Content starts

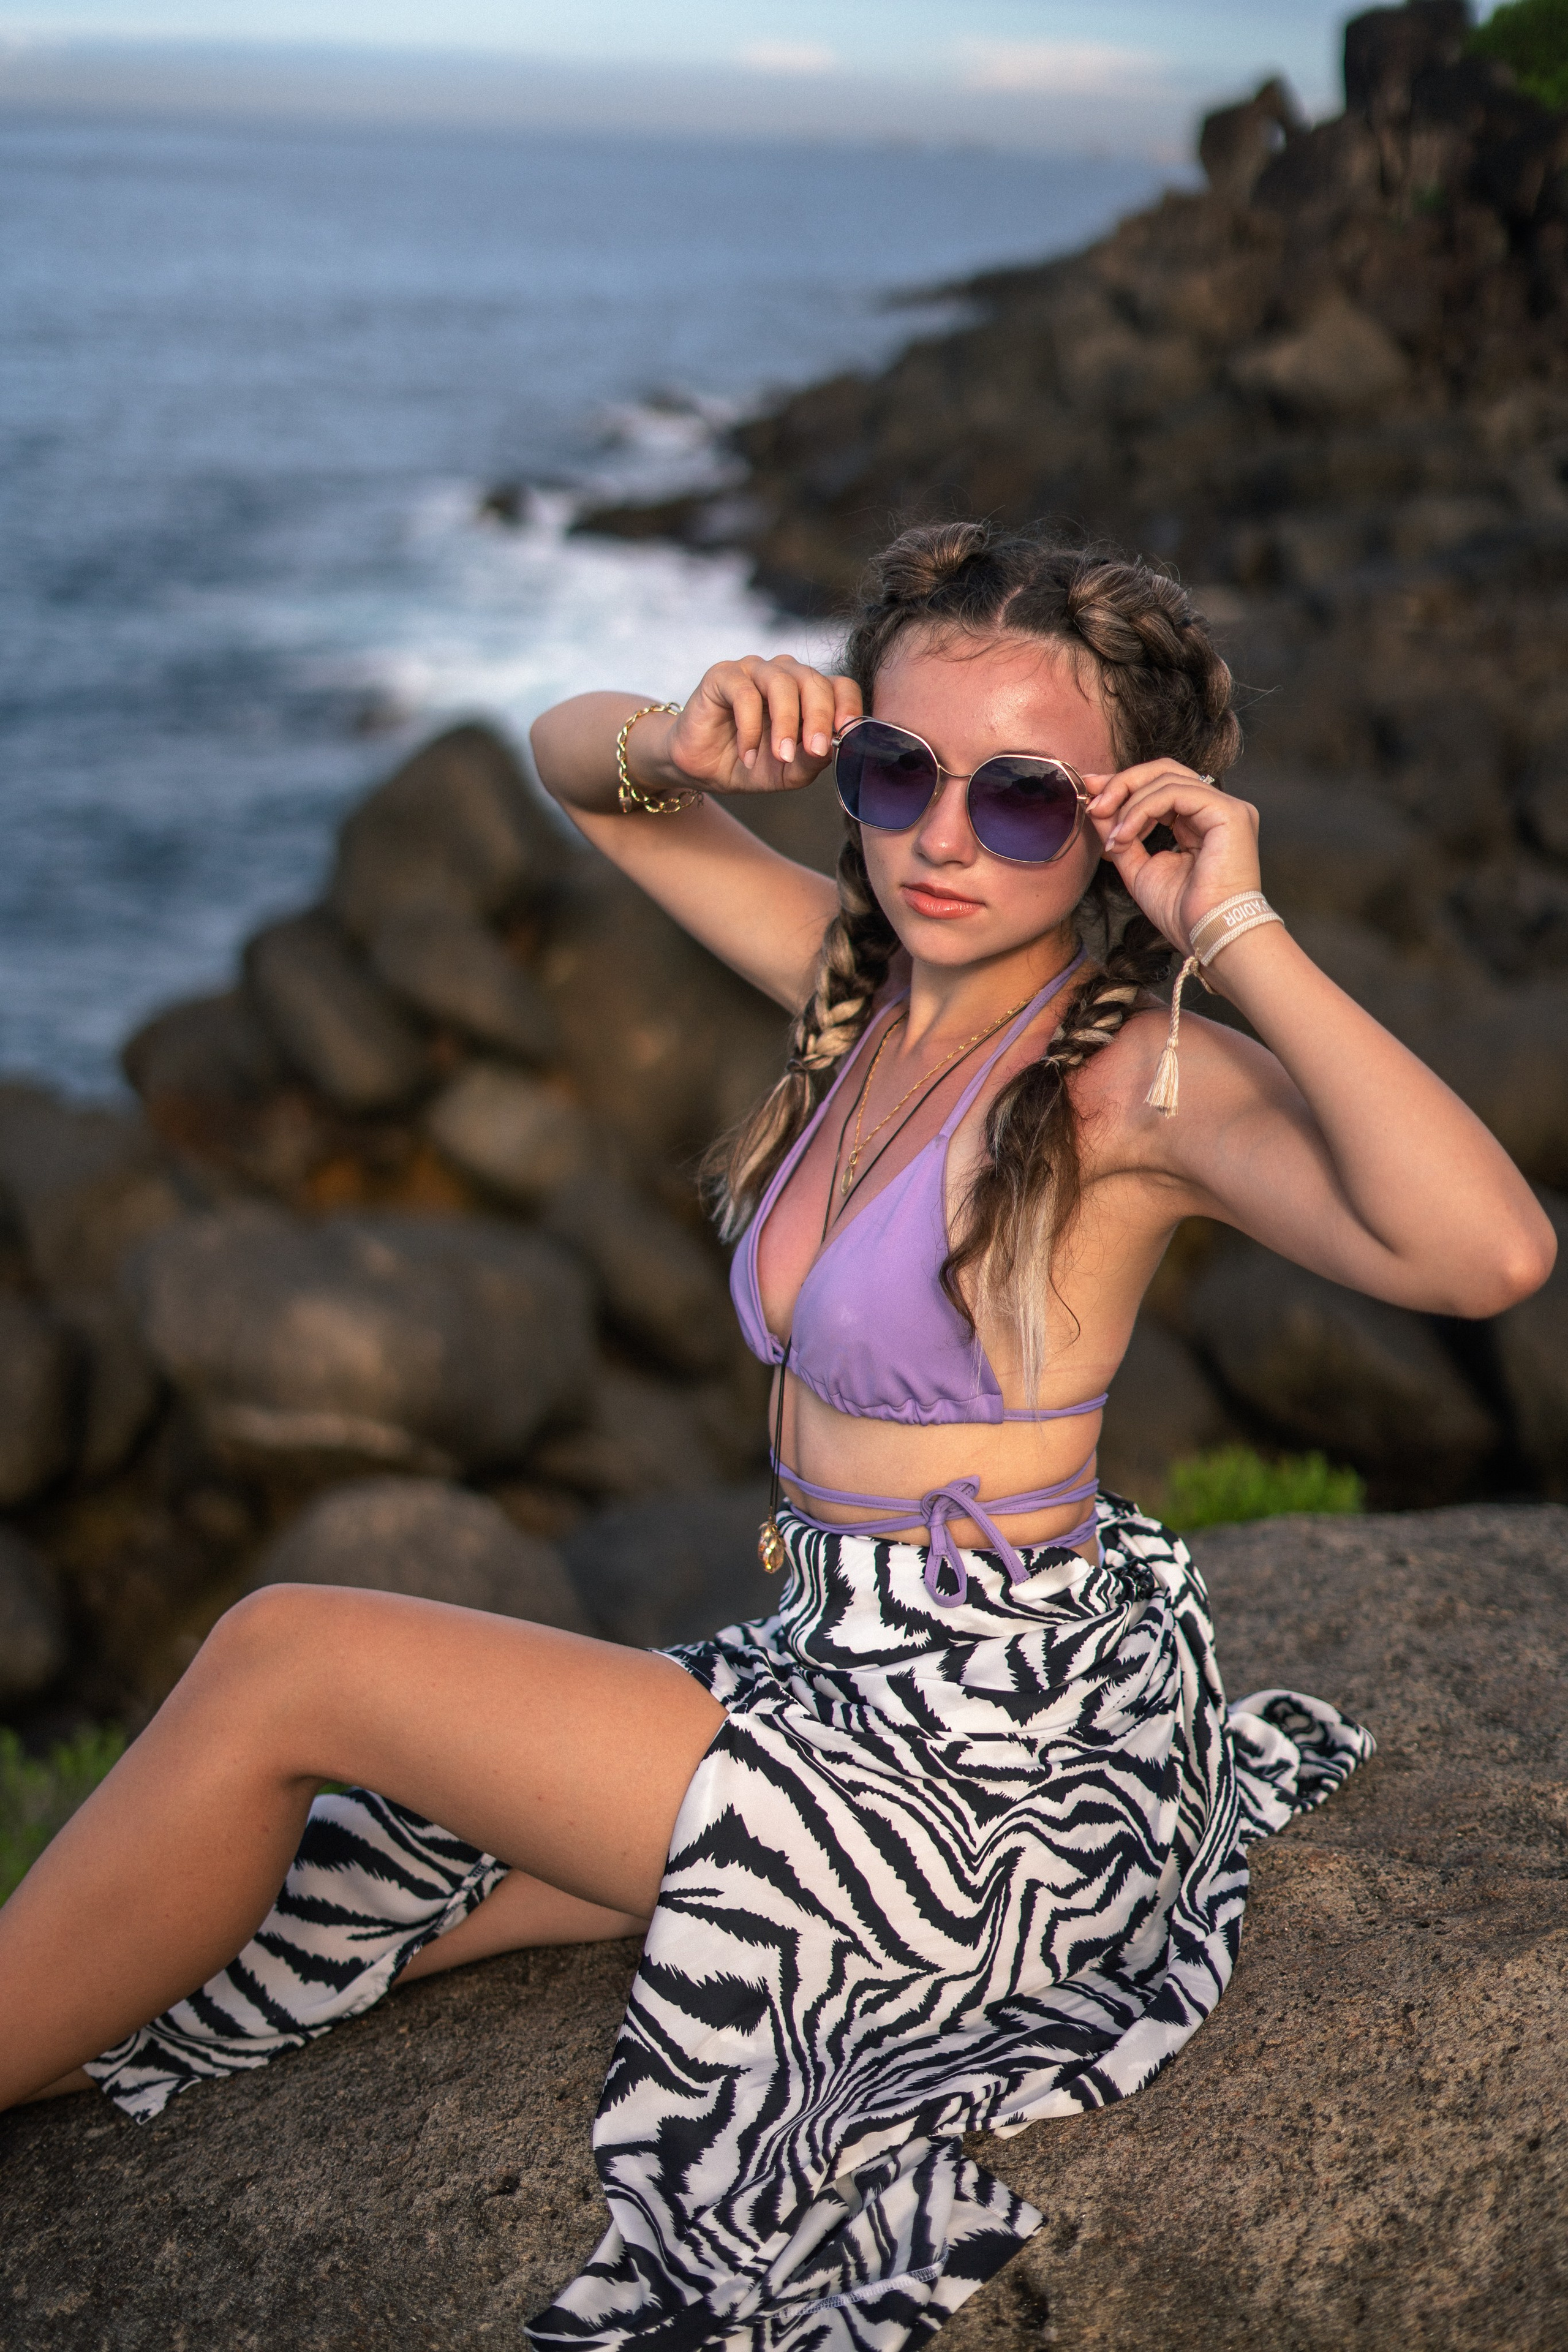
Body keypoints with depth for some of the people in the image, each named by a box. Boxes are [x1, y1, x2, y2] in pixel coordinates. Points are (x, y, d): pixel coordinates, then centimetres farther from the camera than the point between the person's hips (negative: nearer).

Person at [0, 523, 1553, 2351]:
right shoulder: (866, 973, 2)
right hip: (841, 1675, 7)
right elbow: (569, 761, 13)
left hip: (983, 1749, -7)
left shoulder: (1137, 1071, -20)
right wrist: (687, 747, -10)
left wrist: (1244, 939, -32)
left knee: (284, 1664, -8)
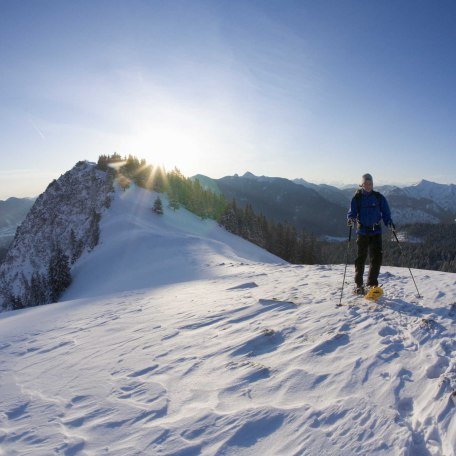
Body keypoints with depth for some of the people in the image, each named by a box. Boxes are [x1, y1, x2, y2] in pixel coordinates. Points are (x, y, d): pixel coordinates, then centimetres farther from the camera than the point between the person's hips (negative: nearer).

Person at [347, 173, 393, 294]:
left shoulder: (379, 197, 6)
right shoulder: (357, 198, 2)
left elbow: (386, 213, 7)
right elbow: (352, 212, -1)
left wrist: (389, 222, -11)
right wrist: (351, 219, -23)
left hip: (376, 231, 2)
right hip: (362, 231, -1)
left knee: (377, 257, -5)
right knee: (361, 258, 2)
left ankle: (372, 282, 10)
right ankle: (358, 284, 14)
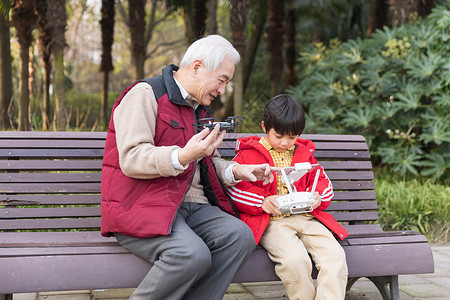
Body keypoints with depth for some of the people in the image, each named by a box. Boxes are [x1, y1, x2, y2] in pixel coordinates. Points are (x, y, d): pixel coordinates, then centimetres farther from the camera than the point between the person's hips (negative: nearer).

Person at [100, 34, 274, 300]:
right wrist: (183, 157, -31)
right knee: (193, 254, -32)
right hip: (142, 207, -8)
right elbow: (131, 160, -16)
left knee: (240, 236, -19)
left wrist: (236, 171, 8)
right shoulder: (144, 94, -5)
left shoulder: (200, 109, 23)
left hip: (191, 205, 8)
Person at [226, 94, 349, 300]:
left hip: (306, 218, 5)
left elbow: (322, 181, 26)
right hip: (272, 221, -5)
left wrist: (317, 197, 2)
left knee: (335, 254, -21)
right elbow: (235, 186, -1)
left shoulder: (304, 153, 21)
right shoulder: (249, 154, 6)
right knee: (295, 259, -32)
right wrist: (262, 202, -15)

Content ends

> [Description of the task]:
Copy out the lines above, from the line with "left shoulder: (200, 109, 23)" through the end of the records, keeping every character the same.

> [Solution below]:
left shoulder: (200, 109, 23)
left hip: (191, 205, 8)
Person at [226, 94, 349, 300]:
left hip: (306, 218, 5)
left elbow: (322, 181, 26)
right hip: (272, 221, -5)
left wrist: (317, 197, 2)
left knee: (335, 254, -21)
right elbow: (235, 186, -1)
left shoulder: (304, 153, 21)
right shoulder: (249, 154, 6)
right knee: (295, 259, -32)
right wrist: (262, 202, -15)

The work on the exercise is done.